_Work request_
Format the lines below as a JSON list of strings, one string per line, with blank lines omitted.

_Exercise data_
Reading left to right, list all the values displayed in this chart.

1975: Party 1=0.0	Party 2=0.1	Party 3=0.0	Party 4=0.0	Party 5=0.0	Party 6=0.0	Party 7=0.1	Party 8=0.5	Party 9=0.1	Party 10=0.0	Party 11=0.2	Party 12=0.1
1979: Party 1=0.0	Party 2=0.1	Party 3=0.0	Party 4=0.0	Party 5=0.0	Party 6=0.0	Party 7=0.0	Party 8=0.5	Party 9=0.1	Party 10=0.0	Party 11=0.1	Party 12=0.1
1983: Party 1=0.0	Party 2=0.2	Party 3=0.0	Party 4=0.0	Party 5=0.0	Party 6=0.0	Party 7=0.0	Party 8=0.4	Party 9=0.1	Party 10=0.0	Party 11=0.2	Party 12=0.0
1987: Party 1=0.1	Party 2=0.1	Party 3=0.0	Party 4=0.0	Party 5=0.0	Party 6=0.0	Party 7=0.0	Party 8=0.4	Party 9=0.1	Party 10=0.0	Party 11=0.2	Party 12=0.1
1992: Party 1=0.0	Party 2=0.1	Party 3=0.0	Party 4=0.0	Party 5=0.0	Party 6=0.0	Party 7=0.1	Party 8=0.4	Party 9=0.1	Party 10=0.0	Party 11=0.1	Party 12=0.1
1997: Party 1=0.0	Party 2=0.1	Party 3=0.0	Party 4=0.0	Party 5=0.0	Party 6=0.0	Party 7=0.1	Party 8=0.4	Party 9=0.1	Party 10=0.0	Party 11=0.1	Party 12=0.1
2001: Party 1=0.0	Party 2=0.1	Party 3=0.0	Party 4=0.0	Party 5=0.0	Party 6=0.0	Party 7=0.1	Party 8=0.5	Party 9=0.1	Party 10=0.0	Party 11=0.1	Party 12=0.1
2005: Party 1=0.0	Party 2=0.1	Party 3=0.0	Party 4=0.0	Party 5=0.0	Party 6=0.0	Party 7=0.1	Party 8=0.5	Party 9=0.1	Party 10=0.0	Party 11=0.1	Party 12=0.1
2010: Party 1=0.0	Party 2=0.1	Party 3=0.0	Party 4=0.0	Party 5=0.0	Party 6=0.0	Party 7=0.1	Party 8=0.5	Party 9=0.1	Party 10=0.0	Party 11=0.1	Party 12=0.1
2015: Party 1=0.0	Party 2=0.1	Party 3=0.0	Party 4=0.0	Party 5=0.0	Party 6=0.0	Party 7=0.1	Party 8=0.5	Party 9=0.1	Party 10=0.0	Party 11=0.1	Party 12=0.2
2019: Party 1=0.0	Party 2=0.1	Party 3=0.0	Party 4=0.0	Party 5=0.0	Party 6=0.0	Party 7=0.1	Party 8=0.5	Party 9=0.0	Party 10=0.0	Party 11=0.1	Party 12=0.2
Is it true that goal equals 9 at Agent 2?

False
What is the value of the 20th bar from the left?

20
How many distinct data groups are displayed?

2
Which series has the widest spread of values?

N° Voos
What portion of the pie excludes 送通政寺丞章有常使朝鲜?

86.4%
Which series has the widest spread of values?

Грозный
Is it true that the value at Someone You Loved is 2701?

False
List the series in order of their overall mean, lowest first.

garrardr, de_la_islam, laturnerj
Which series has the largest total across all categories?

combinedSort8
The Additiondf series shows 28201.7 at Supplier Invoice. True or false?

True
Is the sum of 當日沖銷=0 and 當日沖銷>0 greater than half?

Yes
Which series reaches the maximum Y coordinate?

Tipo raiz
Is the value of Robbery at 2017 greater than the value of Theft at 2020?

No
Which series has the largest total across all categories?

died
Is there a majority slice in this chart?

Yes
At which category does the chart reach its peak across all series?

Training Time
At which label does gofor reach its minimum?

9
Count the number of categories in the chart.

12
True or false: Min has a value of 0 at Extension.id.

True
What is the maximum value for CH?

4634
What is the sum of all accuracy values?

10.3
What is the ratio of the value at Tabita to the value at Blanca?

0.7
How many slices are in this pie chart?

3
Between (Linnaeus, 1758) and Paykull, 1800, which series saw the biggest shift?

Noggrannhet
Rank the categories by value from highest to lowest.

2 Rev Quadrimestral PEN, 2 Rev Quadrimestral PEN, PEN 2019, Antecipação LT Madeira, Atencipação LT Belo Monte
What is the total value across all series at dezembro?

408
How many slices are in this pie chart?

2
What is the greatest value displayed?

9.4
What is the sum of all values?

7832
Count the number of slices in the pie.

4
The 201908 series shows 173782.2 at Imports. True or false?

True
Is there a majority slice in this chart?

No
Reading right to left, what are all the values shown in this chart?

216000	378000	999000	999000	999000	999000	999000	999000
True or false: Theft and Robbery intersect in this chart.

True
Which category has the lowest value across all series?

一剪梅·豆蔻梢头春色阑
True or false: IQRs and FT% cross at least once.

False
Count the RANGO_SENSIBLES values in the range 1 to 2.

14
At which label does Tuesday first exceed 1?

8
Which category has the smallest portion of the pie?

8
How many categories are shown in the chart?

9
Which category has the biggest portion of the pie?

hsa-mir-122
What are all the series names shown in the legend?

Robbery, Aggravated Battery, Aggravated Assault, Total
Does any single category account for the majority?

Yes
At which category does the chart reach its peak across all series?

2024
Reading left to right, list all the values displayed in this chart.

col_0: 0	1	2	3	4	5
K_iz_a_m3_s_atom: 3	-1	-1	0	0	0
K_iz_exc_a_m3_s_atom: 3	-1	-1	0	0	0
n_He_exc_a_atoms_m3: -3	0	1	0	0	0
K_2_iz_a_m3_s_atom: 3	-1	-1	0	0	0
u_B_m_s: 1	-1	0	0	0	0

_Reply_
[
  "Reading left to right, list all the values displayed in this chart.",
  "1975: Party 1=0.0\tParty 2=0.1\tParty 3=0.0\tParty 4=0.0\tParty 5=0.0\tParty 6=0.0\tParty 7=0.1\tParty 8=0.5\tParty 9=0.1\tParty 10=0.0\tParty 11=0.2\tParty 12=0.1",
  "1979: Party 1=0.0\tParty 2=0.1\tParty 3=0.0\tParty 4=0.0\tParty 5=0.0\tParty 6=0.0\tParty 7=0.0\tParty 8=0.5\tParty 9=0.1\tParty 10=0.0\tParty 11=0.1\tParty 12=0.1",
  "1983: Party 1=0.0\tParty 2=0.2\tParty 3=0.0\tParty 4=0.0\tParty 5=0.0\tParty 6=0.0\tParty 7=0.0\tParty 8=0.4\tParty 9=0.1\tParty 10=0.0\tParty 11=0.2\tParty 12=0.0",
  "1987: Party 1=0.1\tParty 2=0.1\tParty 3=0.0\tParty 4=0.0\tParty 5=0.0\tParty 6=0.0\tParty 7=0.0\tParty 8=0.4\tParty 9=0.1\tParty 10=0.0\tParty 11=0.2\tParty 12=0.1",
  "1992: Party 1=0.0\tParty 2=0.1\tParty 3=0.0\tParty 4=0.0\tParty 5=0.0\tParty 6=0.0\tParty 7=0.1\tParty 8=0.4\tParty 9=0.1\tParty 10=0.0\tParty 11=0.1\tParty 12=0.1",
  "1997: Party 1=0.0\tParty 2=0.1\tParty 3=0.0\tParty 4=0.0\tParty 5=0.0\tParty 6=0.0\tParty 7=0.1\tParty 8=0.4\tParty 9=0.1\tParty 10=0.0\tParty 11=0.1\tParty 12=0.1",
  "2001: Party 1=0.0\tParty 2=0.1\tParty 3=0.0\tParty 4=0.0\tParty 5=0.0\tParty 6=0.0\tParty 7=0.1\tParty 8=0.5\tParty 9=0.1\tParty 10=0.0\tParty 11=0.1\tParty 12=0.1",
  "2005: Party 1=0.0\tParty 2=0.1\tParty 3=0.0\tParty 4=0.0\tParty 5=0.0\tParty 6=0.0\tParty 7=0.1\tParty 8=0.5\tParty 9=0.1\tParty 10=0.0\tParty 11=0.1\tParty 12=0.1",
  "2010: Party 1=0.0\tParty 2=0.1\tParty 3=0.0\tParty 4=0.0\tParty 5=0.0\tParty 6=0.0\tParty 7=0.1\tParty 8=0.5\tParty 9=0.1\tParty 10=0.0\tParty 11=0.1\tParty 12=0.1",
  "2015: Party 1=0.0\tParty 2=0.1\tParty 3=0.0\tParty 4=0.0\tParty 5=0.0\tParty 6=0.0\tParty 7=0.1\tParty 8=0.5\tParty 9=0.1\tParty 10=0.0\tParty 11=0.1\tParty 12=0.2",
  "2019: Party 1=0.0\tParty 2=0.1\tParty 3=0.0\tParty 4=0.0\tParty 5=0.0\tParty 6=0.0\tParty 7=0.1\tParty 8=0.5\tParty 9=0.0\tParty 10=0.0\tParty 11=0.1\tParty 12=0.2",
  "Is it true that goal equals 9 at Agent 2?",
  "False",
  "What is the value of the 20th bar from the left?",
  "20",
  "How many distinct data groups are displayed?",
  "2",
  "Which series has the widest spread of values?",
  "N° Voos",
  "What portion of the pie excludes 送通政寺丞章有常使朝鲜?",
  "86.4%",
  "Which series has the widest spread of values?",
  "Грозный",
  "Is it true that the value at Someone You Loved is 2701?",
  "False",
  "List the series in order of their overall mean, lowest first.",
  "garrardr, de_la_islam, laturnerj",
  "Which series has the largest total across all categories?",
  "combinedSort8",
  "The Additiondf series shows 28201.7 at Supplier Invoice. True or false?",
  "True",
  "Is the sum of 當日沖銷=0 and 當日沖銷>0 greater than half?",
  "Yes",
  "Which series reaches the maximum Y coordinate?",
  "Tipo raiz",
  "Is the value of Robbery at 2017 greater than the value of Theft at 2020?",
  "No",
  "Which series has the largest total across all categories?",
  "died",
  "Is there a majority slice in this chart?",
  "Yes",
  "At which category does the chart reach its peak across all series?",
  "Training Time",
  "At which label does gofor reach its minimum?",
  "9",
  "Count the number of categories in the chart.",
  "12",
  "True or false: Min has a value of 0 at Extension.id.",
  "True",
  "What is the maximum value for CH?",
  "4634",
  "What is the sum of all accuracy values?",
  "10.3",
  "What is the ratio of the value at Tabita to the value at Blanca?",
  "0.7",
  "How many slices are in this pie chart?",
  "3",
  "Between (Linnaeus, 1758) and Paykull, 1800, which series saw the biggest shift?",
  "Noggrannhet",
  "Rank the categories by value from highest to lowest.",
  "2 Rev Quadrimestral PEN, 2 Rev Quadrimestral PEN, PEN 2019, Antecipação LT Madeira, Atencipação LT Belo Monte",
  "What is the total value across all series at dezembro?",
  "408",
  "How many slices are in this pie chart?",
  "2",
  "What is the greatest value displayed?",
  "9.4",
  "What is the sum of all values?",
  "7832",
  "Count the number of slices in the pie.",
  "4",
  "The 201908 series shows 173782.2 at Imports. True or false?",
  "True",
  "Is there a majority slice in this chart?",
  "No",
  "Reading right to left, what are all the values shown in this chart?",
  "216000\t378000\t999000\t999000\t999000\t999000\t999000\t999000",
  "True or false: Theft and Robbery intersect in this chart.",
  "True",
  "Which category has the lowest value across all series?",
  "一剪梅·豆蔻梢头春色阑",
  "True or false: IQRs and FT% cross at least once.",
  "False",
  "Count the RANGO_SENSIBLES values in the range 1 to 2.",
  "14",
  "At which label does Tuesday first exceed 1?",
  "8",
  "Which category has the smallest portion of the pie?",
  "8",
  "How many categories are shown in the chart?",
  "9",
  "Which category has the biggest portion of the pie?",
  "hsa-mir-122",
  "What are all the series names shown in the legend?",
  "Robbery, Aggravated Battery, Aggravated Assault, Total",
  "Does any single category account for the majority?",
  "Yes",
  "At which category does the chart reach its peak across all series?",
  "2024",
  "Reading left to right, list all the values displayed in this chart.",
  "col_0: 0\t1\t2\t3\t4\t5",
  "K_iz_a_m3_s_atom: 3\t-1\t-1\t0\t0\t0",
  "K_iz_exc_a_m3_s_atom: 3\t-1\t-1\t0\t0\t0",
  "n_He_exc_a_atoms_m3: -3\t0\t1\t0\t0\t0",
  "K_2_iz_a_m3_s_atom: 3\t-1\t-1\t0\t0\t0",
  "u_B_m_s: 1\t-1\t0\t0\t0\t0"
]